Though it appeared to be a glancing blow, the shot clipped Brilz in the ear. After losing his last two bouts, Bader said he was relieved to get an impressive win.
“I’ve been working a lot; losing sucks,” Bader said. “I’ve been working a lot with Ray Sefo...(Brilz) eased back and I caught him with that big right hand.”
The loss is Brilz’s third in a row, and second consecutive knockout defeat. At UFC 129 in Toronto this past April, he was stopped by Vladimir Matyushenko.
Michael McDonald scored a vicious knockout victory over Alex Soto.
The 20-year-old prospect countered a leg-kick attempt with a nasty straight right to draw first blood. Soto hit the mat, but managed to tie MacDonald up and get back to his feet.
That didn’t last long.
In a moment reminiscent of David (Tank) Abbott’s brutal knockout of Steve Nelmark at UFC Ultimate Ultimate 1996. MacDonald pounced with more punches, leaving Soto a contorted mess on the mat against the cage.

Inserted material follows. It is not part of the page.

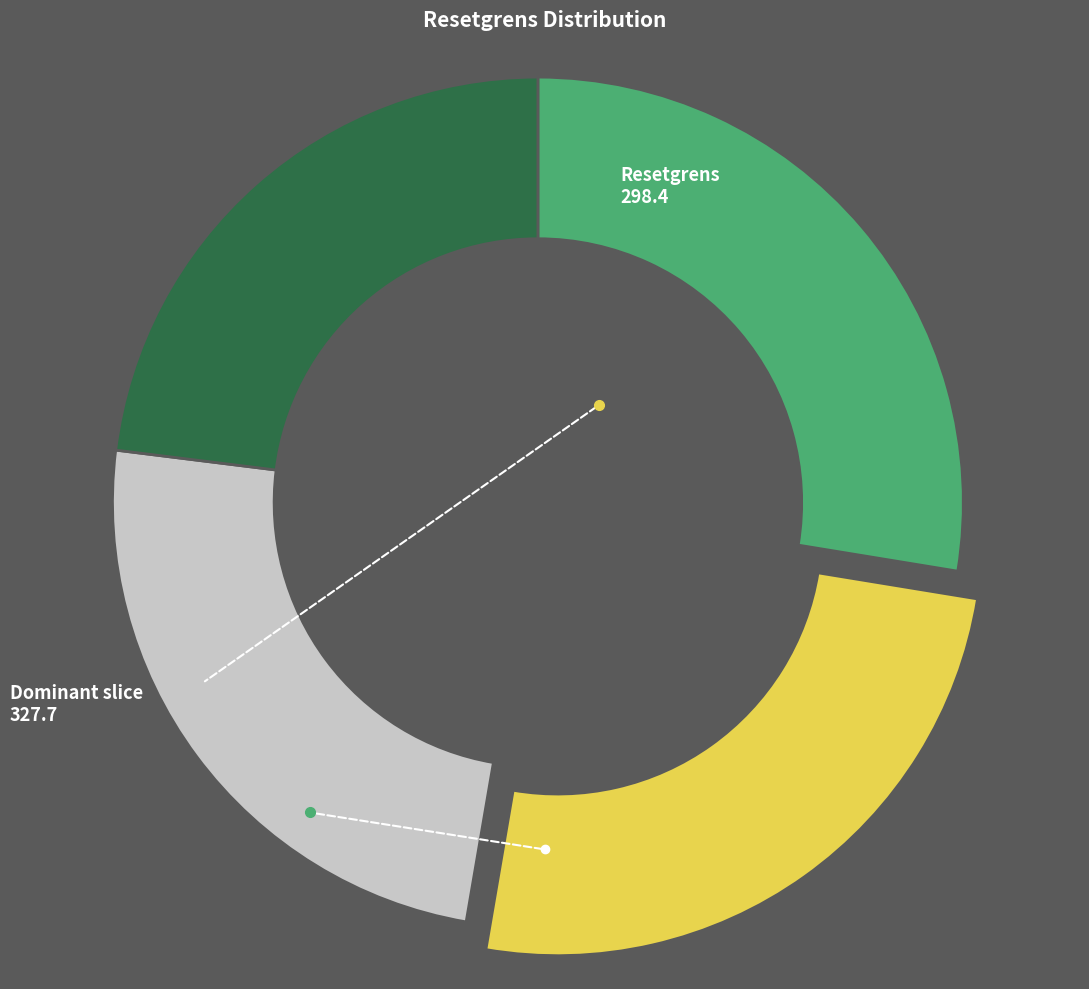

Is there a majority slice in this chart?

No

“(The straight right) is one of my favourite moves,” MacDonald said. “I’m always looking for it -- especially when someone is coming at me aggressively.”

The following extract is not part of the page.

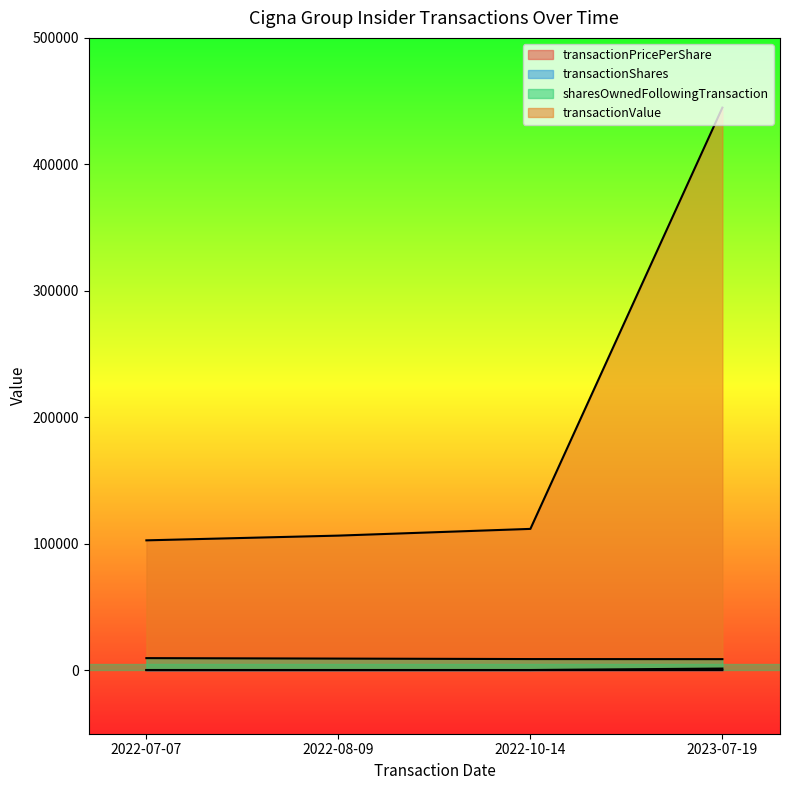

Is the value of transactionPricePerShare at 2022-08-09 greater than the value of transactionValue at 2022-08-09?

No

Though he got choked unconscious by Chris Weidman, Tom Lawlor proved to be UFC 139’s top showman. After dressing like Steven Seagal at the weigh-ins, he entered the arena to Olivia Newton-John’s “Let’s Get Physical” while wearing a pink headband and working the exercise band...Matt Brown’s attempt to give Seth Baczynski a taste of his own medicine backfired. After getting out-grappled during the first round, Brown shot for a takedown of his own in the second, but got caught in a guillotine choke...Don’t miss weight when fighting Danny Castillo. Shamar Bailey tipped the scales at 158 pounds and Castillo brutalized him with ground-and-pound, stating afterwards that he felt disrespected.